#### [Instructions to follow]
When you find the line with "https://www.cityofws.org/DocumentCenter/View/4089" among the records below, reproduce it and each line after it exactly, ending with the line with "STAFF RECOMMENDATION".

------------------------------------

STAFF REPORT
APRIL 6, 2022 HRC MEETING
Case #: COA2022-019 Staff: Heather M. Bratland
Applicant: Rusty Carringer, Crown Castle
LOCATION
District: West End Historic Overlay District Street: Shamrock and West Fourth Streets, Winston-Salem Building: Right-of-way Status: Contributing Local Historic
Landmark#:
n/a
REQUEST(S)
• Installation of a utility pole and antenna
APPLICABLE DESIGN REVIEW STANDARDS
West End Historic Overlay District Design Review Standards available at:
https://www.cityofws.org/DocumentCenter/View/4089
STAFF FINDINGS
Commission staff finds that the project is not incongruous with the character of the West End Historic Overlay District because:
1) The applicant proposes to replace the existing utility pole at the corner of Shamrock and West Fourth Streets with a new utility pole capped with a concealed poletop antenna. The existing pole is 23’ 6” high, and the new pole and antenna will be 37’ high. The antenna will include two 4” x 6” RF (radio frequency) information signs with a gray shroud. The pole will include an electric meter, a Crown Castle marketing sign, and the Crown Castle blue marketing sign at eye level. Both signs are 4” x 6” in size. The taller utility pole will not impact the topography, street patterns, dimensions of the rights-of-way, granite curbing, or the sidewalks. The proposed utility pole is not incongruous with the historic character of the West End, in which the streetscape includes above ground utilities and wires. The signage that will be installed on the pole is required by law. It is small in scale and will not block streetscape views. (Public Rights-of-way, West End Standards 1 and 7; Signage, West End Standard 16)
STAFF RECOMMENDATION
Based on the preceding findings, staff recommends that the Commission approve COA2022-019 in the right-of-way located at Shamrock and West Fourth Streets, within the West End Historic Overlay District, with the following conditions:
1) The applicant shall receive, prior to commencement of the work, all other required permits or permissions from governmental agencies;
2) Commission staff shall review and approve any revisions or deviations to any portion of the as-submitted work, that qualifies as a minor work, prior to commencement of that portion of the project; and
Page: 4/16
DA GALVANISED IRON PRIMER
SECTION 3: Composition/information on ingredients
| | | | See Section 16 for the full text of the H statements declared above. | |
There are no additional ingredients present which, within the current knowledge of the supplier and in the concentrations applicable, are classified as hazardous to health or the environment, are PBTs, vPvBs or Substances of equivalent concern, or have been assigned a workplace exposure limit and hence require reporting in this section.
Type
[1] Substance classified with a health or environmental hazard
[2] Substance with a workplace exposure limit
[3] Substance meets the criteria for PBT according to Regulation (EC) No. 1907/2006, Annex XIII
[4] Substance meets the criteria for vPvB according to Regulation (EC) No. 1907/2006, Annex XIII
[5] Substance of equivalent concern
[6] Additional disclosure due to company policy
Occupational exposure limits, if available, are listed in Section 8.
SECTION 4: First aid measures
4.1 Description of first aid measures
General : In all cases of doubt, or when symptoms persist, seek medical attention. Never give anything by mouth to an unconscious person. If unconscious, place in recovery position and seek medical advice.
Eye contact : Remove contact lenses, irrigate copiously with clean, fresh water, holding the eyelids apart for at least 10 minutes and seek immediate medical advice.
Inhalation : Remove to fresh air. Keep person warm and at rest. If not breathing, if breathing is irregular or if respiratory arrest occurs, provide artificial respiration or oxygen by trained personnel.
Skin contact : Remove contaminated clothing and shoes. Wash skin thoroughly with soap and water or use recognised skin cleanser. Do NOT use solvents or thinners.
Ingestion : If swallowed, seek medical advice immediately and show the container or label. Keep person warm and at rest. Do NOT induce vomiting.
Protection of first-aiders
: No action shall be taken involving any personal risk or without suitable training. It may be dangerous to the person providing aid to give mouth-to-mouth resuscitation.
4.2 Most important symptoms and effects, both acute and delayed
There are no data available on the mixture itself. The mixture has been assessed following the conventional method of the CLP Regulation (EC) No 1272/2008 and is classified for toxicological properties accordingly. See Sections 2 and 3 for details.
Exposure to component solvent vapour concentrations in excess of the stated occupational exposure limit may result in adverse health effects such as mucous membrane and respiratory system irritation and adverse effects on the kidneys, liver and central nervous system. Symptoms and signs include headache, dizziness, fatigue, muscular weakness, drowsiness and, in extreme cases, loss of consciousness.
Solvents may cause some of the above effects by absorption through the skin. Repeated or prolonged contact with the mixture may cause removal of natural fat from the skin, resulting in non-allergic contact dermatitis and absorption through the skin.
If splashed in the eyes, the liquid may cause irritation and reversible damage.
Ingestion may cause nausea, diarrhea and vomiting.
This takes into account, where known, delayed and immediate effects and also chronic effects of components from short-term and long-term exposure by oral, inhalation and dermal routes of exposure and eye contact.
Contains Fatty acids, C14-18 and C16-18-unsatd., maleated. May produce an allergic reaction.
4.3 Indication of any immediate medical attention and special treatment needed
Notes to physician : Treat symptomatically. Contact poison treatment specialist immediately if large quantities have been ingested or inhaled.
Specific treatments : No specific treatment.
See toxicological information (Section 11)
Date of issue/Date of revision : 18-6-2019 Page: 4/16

------------------------------------

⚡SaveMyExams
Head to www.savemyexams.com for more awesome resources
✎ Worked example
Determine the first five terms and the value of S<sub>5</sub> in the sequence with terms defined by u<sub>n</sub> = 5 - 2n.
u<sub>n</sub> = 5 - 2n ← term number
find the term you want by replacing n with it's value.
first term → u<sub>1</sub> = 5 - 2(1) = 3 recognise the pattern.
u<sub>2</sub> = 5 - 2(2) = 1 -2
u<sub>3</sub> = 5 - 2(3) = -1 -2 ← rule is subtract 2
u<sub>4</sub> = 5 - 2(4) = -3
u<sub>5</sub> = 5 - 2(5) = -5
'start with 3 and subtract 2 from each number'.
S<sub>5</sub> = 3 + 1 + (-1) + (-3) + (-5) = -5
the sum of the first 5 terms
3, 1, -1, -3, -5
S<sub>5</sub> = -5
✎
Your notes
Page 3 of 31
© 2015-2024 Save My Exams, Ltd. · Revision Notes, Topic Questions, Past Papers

------------------------------------

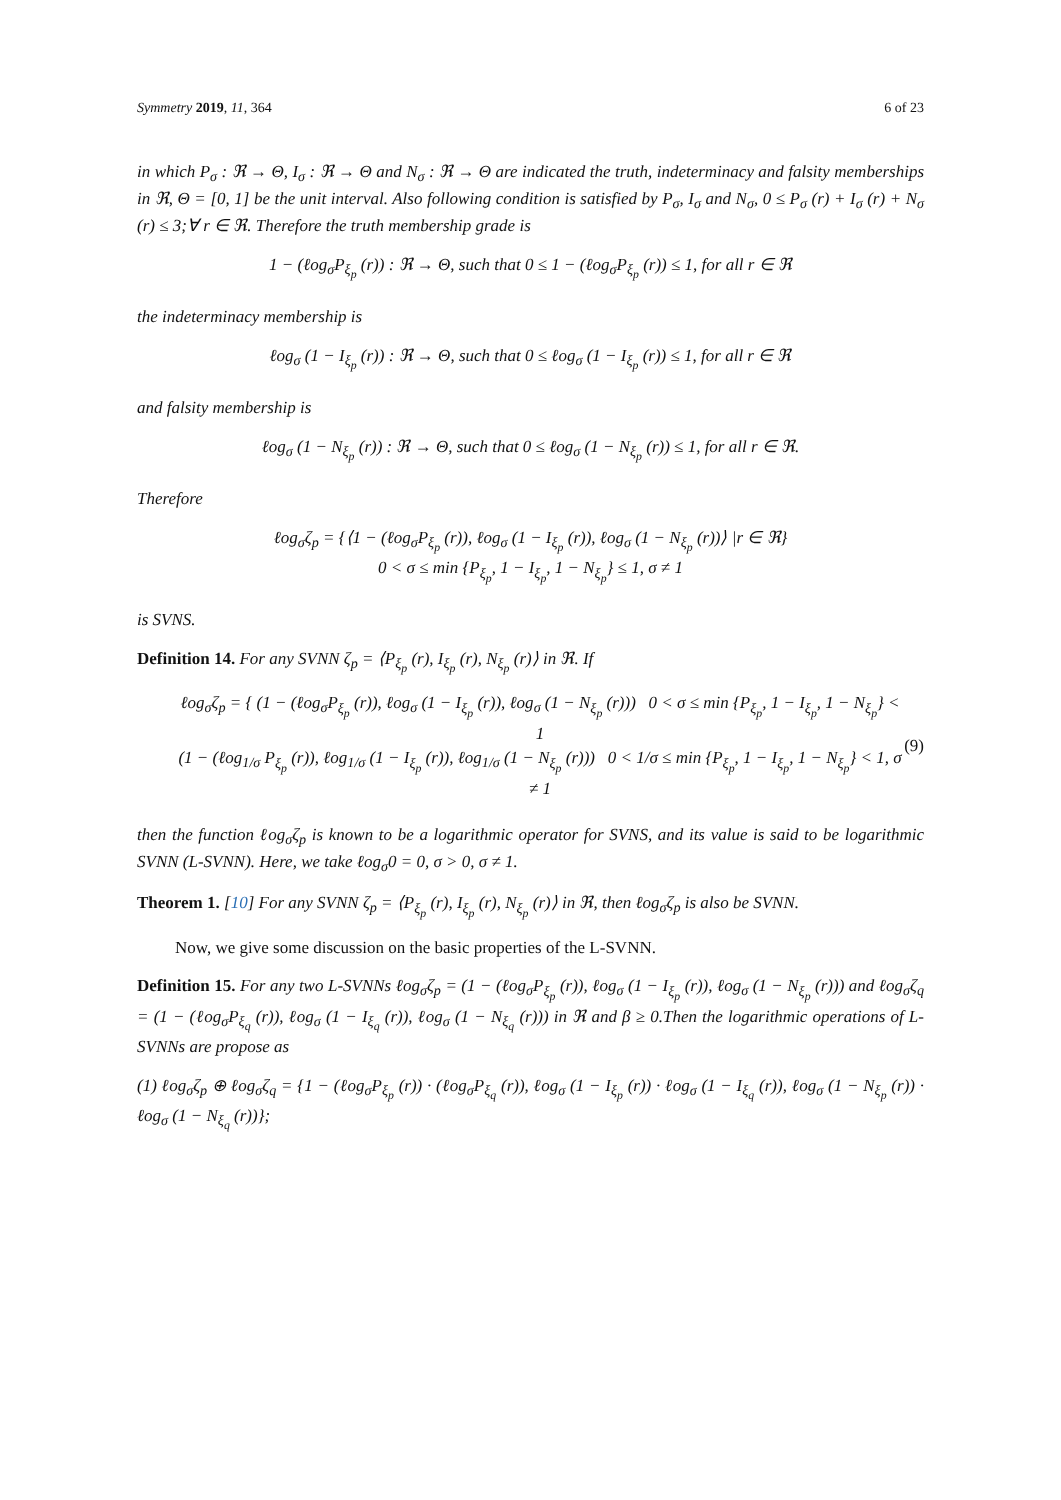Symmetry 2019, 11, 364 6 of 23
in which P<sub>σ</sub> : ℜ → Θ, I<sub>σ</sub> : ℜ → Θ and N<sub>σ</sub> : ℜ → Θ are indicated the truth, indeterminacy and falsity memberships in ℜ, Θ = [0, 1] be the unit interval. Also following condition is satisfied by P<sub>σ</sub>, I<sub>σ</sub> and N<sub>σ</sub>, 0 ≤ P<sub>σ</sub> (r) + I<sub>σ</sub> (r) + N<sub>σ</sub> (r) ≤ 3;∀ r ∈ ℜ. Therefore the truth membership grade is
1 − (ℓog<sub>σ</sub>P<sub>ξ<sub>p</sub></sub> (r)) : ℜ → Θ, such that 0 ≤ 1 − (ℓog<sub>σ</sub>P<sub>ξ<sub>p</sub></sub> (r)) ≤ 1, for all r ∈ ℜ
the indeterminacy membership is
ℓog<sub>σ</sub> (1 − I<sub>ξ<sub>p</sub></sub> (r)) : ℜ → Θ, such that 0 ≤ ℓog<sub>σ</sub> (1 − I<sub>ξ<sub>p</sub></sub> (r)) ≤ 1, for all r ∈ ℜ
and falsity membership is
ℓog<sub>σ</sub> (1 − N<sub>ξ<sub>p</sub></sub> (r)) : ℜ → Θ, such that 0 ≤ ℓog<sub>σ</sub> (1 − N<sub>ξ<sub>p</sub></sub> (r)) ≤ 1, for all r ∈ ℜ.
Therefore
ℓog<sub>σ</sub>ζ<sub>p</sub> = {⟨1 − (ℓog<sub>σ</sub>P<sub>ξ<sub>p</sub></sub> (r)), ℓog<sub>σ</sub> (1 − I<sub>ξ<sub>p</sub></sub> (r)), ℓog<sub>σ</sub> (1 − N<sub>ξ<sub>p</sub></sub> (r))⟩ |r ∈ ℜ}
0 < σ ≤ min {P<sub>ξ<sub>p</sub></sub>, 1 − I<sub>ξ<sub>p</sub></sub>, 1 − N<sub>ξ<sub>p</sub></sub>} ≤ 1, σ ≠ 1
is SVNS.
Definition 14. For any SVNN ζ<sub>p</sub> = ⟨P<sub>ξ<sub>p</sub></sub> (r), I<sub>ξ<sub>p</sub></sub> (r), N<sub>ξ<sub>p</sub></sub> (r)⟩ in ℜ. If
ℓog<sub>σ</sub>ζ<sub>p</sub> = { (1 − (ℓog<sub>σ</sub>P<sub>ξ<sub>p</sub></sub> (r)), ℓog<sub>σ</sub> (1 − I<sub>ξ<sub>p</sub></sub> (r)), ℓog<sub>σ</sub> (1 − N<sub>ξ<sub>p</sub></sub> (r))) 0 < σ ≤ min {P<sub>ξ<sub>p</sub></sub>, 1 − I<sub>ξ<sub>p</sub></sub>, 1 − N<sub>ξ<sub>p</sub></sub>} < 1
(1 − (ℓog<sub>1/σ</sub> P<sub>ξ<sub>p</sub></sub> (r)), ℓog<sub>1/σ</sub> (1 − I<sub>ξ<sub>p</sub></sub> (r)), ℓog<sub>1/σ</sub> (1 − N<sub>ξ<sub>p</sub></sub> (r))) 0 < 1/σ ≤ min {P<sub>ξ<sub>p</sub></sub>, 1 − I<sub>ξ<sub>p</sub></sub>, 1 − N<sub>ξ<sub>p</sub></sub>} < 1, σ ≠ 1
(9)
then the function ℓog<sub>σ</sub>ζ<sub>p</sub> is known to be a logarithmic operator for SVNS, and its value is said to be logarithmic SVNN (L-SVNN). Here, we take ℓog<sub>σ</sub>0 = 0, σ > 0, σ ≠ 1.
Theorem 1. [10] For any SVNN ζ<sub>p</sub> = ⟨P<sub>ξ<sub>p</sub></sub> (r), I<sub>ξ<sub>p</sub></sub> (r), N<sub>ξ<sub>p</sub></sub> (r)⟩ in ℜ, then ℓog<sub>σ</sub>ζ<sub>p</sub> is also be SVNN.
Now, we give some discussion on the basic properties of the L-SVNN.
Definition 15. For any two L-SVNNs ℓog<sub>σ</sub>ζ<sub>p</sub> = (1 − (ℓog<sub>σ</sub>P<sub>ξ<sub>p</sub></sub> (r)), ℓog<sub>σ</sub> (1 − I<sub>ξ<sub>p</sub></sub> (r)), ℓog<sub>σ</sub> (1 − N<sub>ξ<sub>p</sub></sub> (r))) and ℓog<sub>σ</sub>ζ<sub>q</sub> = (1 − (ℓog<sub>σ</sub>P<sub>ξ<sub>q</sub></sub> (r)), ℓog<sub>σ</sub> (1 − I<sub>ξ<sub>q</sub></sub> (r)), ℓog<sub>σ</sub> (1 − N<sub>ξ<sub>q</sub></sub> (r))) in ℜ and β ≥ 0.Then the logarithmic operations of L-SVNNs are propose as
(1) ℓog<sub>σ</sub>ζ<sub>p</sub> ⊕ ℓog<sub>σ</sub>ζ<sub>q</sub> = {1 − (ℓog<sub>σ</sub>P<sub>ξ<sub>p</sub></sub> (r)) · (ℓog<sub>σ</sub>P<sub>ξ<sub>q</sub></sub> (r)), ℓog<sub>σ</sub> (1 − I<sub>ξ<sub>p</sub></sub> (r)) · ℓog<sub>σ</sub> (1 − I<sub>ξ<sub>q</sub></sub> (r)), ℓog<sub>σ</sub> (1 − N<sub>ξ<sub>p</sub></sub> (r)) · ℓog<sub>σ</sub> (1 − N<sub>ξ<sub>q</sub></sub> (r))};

------------------------------------

#### [Answer section]
https://www.cityofws.org/DocumentCenter/View/4089
STAFF FINDINGS
Commission staff finds that the project is not incongruous with the character of the West End Historic Overlay District because:
1) The applicant proposes to replace the existing utility pole at the corner of Shamrock and West Fourth Streets with a new utility pole capped with a concealed poletop antenna. The existing pole is 23’ 6” high, and the new pole and antenna will be 37’ high. The antenna will include two 4” x 6” RF (radio frequency) information signs with a gray shroud. The pole will include an electric meter, a Crown Castle marketing sign, and the Crown Castle blue marketing sign at eye level. Both signs are 4” x 6” in size. The taller utility pole will not impact the topography, street patterns, dimensions of the rights-of-way, granite curbing, or the sidewalks. The proposed utility pole is not incongruous with the historic character of the West End, in which the streetscape includes above ground utilities and wires. The signage that will be installed on the pole is required by law. It is small in scale and will not block streetscape views. (Public Rights-of-way, West End Standards 1 and 7; Signage, West End Standard 16)
STAFF RECOMMENDATION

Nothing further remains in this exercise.